• _YOUR ASSIGNMENT_
Scan the records for the string "OPTIONAL", then copy each line that has it.

• _EXTRACTED MATERIAL_
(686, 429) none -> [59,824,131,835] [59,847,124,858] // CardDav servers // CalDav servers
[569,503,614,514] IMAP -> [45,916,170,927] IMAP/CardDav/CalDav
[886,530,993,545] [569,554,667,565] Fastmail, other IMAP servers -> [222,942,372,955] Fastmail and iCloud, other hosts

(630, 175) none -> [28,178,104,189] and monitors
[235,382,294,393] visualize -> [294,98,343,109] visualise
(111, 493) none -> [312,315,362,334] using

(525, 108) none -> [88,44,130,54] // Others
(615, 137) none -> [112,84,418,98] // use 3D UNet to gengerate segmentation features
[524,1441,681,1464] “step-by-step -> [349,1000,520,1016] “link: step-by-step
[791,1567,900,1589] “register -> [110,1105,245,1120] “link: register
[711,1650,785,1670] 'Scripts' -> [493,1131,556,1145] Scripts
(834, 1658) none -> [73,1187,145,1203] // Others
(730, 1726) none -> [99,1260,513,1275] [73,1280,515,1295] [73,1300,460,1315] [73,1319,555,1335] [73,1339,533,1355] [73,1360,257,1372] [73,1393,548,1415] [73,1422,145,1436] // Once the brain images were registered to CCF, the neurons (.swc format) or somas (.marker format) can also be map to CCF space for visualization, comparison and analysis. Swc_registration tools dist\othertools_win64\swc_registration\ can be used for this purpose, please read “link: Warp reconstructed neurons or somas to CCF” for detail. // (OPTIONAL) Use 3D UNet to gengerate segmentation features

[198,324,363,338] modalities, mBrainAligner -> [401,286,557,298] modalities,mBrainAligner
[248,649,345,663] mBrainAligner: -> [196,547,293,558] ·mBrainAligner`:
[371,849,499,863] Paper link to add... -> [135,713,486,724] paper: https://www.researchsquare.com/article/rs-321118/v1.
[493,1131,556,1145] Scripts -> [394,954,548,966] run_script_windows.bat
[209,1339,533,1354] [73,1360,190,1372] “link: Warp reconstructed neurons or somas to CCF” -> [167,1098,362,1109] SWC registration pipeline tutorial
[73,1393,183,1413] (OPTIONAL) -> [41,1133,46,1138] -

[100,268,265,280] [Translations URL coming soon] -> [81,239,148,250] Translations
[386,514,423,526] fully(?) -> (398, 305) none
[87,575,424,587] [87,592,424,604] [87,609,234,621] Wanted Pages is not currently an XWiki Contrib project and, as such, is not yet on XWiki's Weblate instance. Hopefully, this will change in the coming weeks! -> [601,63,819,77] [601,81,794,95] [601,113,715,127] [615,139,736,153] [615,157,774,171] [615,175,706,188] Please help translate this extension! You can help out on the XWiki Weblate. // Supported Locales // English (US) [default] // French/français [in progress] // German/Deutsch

• _TASK RESPONSE_
(730, 1726) none -> [99,1260,513,1275] [73,1280,515,1295] [73,1300,460,1315] [73,1319,555,1335] [73,1339,533,1355] [73,1360,257,1372] [73,1393,548,1415] [73,1422,145,1436] // Once the brain images were registered to CCF, the neurons (.swc format) or somas (.marker format) can also be map to CCF space for visualization, comparison and analysis. Swc_registration tools dist\othertools_win64\swc_registration\ can be used for this purpose, please read “link: Warp reconstructed neurons or somas to CCF” for detail. // (OPTIONAL) Use 3D UNet to gengerate segmentation features
[73,1393,183,1413] (OPTIONAL) -> [41,1133,46,1138] -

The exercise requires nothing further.